UGL collar positions are structurally neutral (protective); the modeled P&L assumes European-style exercise at expiration and ignores early assignment, transaction costs, dividends paid before expiry on the stock leg (when present), and the bid-ask spread on the listed chain. UGL positions also carry Financial Services sector concentration risk; news flow inside the sector (peer earnings, regulatory shifts, supply-chain headlines) can move UGL alongside the broader basket even when UGL-specific fundamentals are unchanged. Always rebuild the position from current UGL chain quotes before placing a trade.
Frequently asked questions
- What is a collar on UGL?
- A collar on UGL is the collar strategy applied to UGL (etf). The strategy is structurally neutral (protective): A collar pairs long stock with a protective out-of-the-money put financed by a short out-of-the-money call, capping both tails of the position around the current spot. With UGL etf trading near $57.24, the strikes shown on this page are snapped to the nearest listed UGL chain strike and the premiums come straight from the end-of-day bid/ask midpoint.
- How are UGL collar max profit and max loss calculated?

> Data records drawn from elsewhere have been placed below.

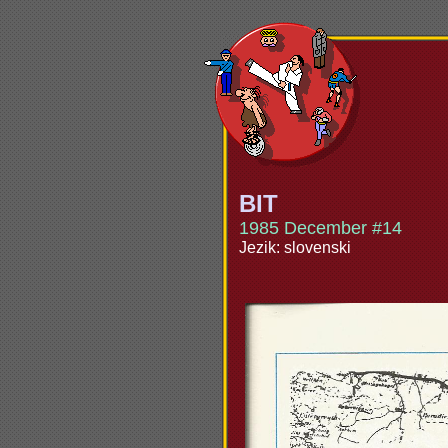
BIT
1985 December #14
Jezik: slovenski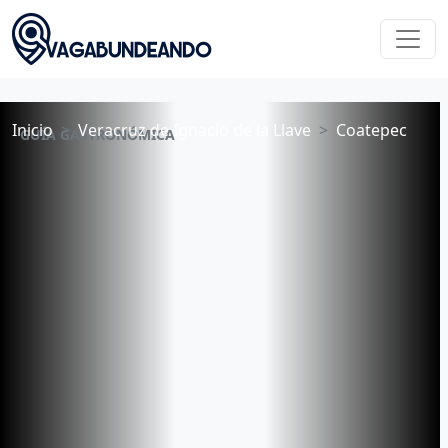
Inicio
Veracruz de Ignacio de la Llave
Coatepec
GUÍA GASTRONÓMICA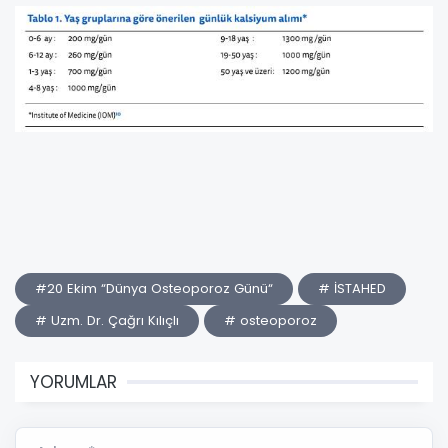
#20 Ekim “Dünya Osteoporoz Günü“
# İSTAHED
# Uzm. Dr. Çağrı Kılıçlı
# osteoporoz
YORUMLAR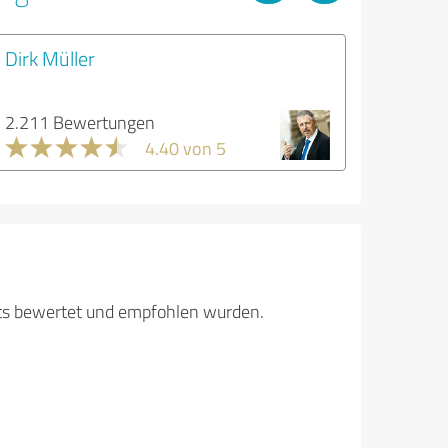
Dirk Müller
2.211 Bewertungen
4.40 von 5
its bewertet und empfohlen wurden.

- Max profit roughly equals short-call strike minus cost basis plus net premium; max loss roughly equals cost basis minus long-put strike minus net premium. Breakeven shifts by the net premium. For the UGL collar priced from the end-of-day chain at a 30-day expiry (ATM IV 47.40%), the computed maximum profit is $316.00 per contract and the computed maximum loss is -$284.00 per contract. Live intraday quotes will differ as the chain moves through the trading session.
- What is the breakeven for a UGL collar?

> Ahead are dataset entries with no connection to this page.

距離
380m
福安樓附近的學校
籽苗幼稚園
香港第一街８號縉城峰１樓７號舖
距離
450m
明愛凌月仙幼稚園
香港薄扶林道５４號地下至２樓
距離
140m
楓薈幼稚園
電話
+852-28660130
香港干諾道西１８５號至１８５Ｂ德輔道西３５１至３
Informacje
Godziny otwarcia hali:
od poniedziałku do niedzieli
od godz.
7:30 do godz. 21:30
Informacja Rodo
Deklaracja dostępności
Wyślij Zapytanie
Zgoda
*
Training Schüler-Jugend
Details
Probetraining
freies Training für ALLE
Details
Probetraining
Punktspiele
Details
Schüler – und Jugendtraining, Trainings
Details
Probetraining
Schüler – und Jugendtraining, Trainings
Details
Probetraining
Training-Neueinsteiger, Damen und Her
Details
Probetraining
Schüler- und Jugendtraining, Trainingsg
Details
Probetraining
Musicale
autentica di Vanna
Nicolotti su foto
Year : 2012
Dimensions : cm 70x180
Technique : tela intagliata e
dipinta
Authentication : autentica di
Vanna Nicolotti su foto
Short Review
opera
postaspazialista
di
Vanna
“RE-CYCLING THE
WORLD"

- The breakeven for the UGL collar priced on this page is roughly $56.84 at expiration, derived from end-of-day chain premiums. Breakeven is the underlying price at which the strategy's P&L crosses zero ignoring transaction costs and assignment risk. The current UGL market-implied 1-standard-deviation expected move is approximately 13.59%; if the move sits well outside the breakeven distance, the structure's risk-reward becomes correspondingly tighter.
- When should you consider a collar on UGL?
- Collars on UGL hedge an existing long UGL etf position; the long put sets a floor while the short call finances it, often run as a near-zero-cost hedge during expected volatility windows.
- How does current UGL implied volatility affect this collar?
- UGL ATM IV is at 47.40% with IV rank near 41.22%, which is mid-range against its 1-year history. Strategy selection depends more on directional thesis and expected move than on a strong IV signal.